The removal operation was overseen by Ocean Defenders Alliance, a Huntington Beach-based non-profit that solicits the help of volunteer divers to remove derelict nets. When fishing boats release their nets, which can be hundreds, if not thousands, of feet in length, the sharp edges and contours of reefs and particularly shipwrecks can easily tear away large sections of the nets. Initially the nets smother resident sealife and can continue to catch fish that get wrapped up in the nets. Then, as the net begins to settle over time, smaller portions begin to batter the reef as swells or the back and forth motion of ocean currents, called surge, begin to take its toll.
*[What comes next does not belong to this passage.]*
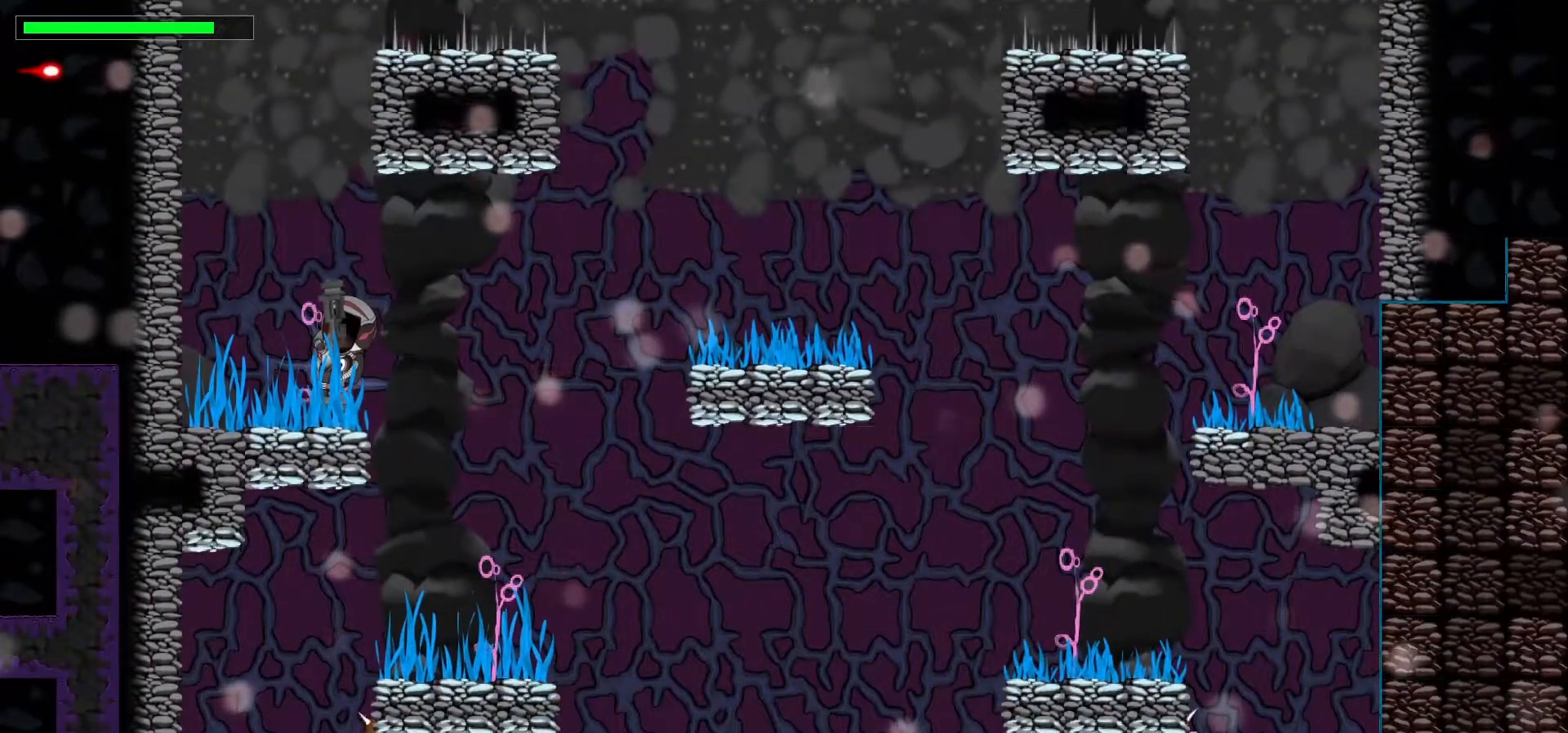
{"keys": ["left", "up"], "events": [[83, "space", "down"], [267, "space", "up"], [467, "left", "down"]]}
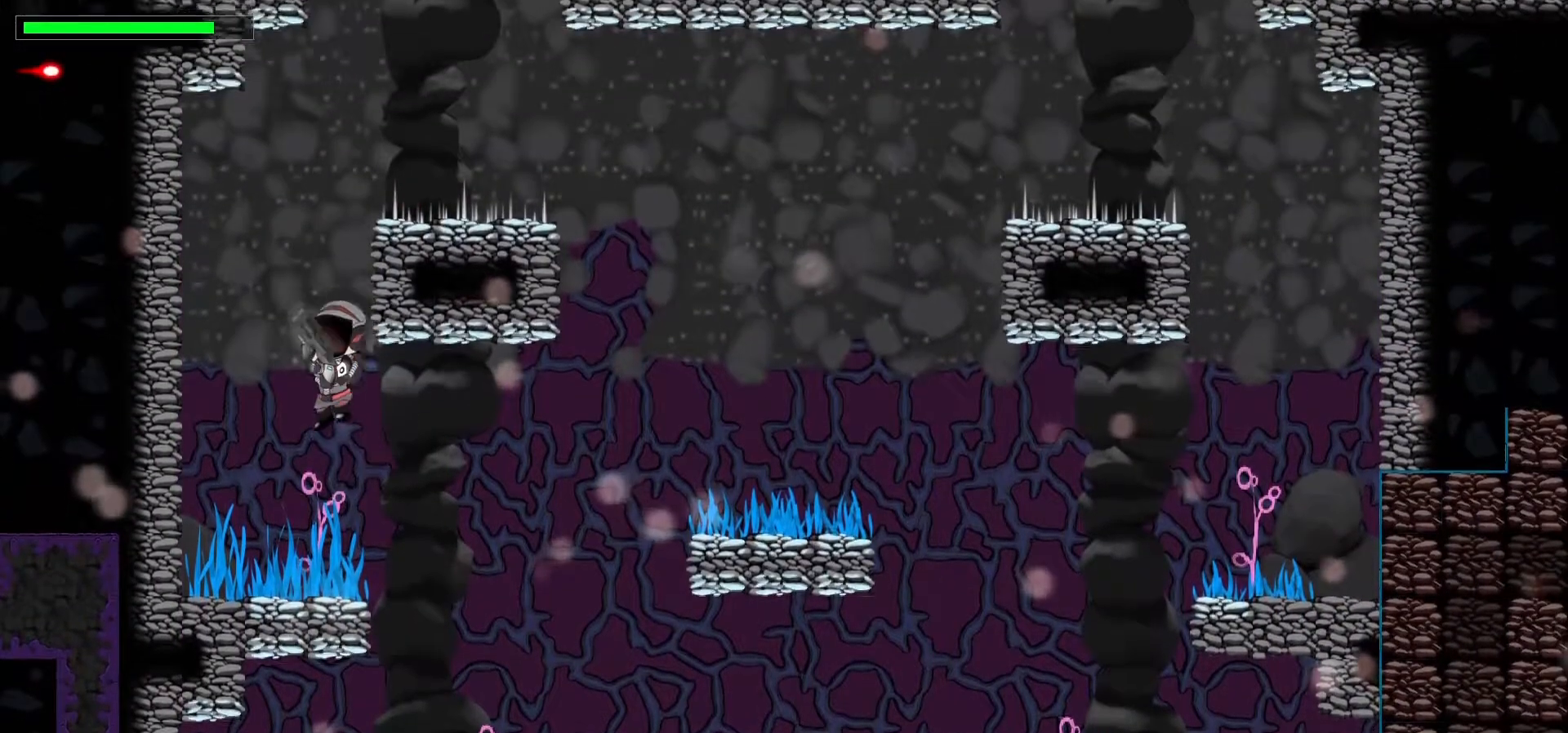
{"keys": ["up"], "events": [[100, "left", "up"], [367, "space", "down"], [500, "space", "up"]]}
Over a greater length of time, the nets can actually become part of the reef itself, with encrusting algae, anemones, and other plants and invertebrates using the net as a strata or foundation for new growth. At this point, removal of the nets may produce more damage than intended. So, in some locations, the derelict nets are monitored for deterioration that might reverse their sedentary condition and once again damage sealife with portions of loose nets subject to moving ocean conditions.
The High Seas is a 128-foot Navy vessel built near the end of WWII and later sold and converted to a fishing boat. It sank in 1970 and has collected a considerable amount of "ghost fishing" nets over the ensuing years. The Ocean Defenders Alliance (ODA) and its team of volunteer divers first surveyed the wreck to determine how much net could be removed without doing unintended damage and then proceeded to lift portions of the nets with floats, which enabled them to cut away a large section more easily and safely. Since ODA works with volunteers, diver safety is a crucial issue regardless of the diver's experience level. A free-floating net is a hazard to fish and humans as well.
Here is a video taken in 2010 by a local San Diego diver, Jim Ridgway, of dives on San Diego's USS Logan and High Seas. The first part of the video focuses on the USS Logan and you can see the range of sealife, from fish to colorful anemones, that can call a shipwreck home. Then the video turns to the High Seas and you can clearly see the accumulated nets and the diver even came upon a small leopard shark caught in the netting.
Fisherman view the loss of nets as a frustrating and expensive occupational hazard. However, long after the commercial and economic loss, ghost nets can continue to exert a deadly toll on unintended sealife.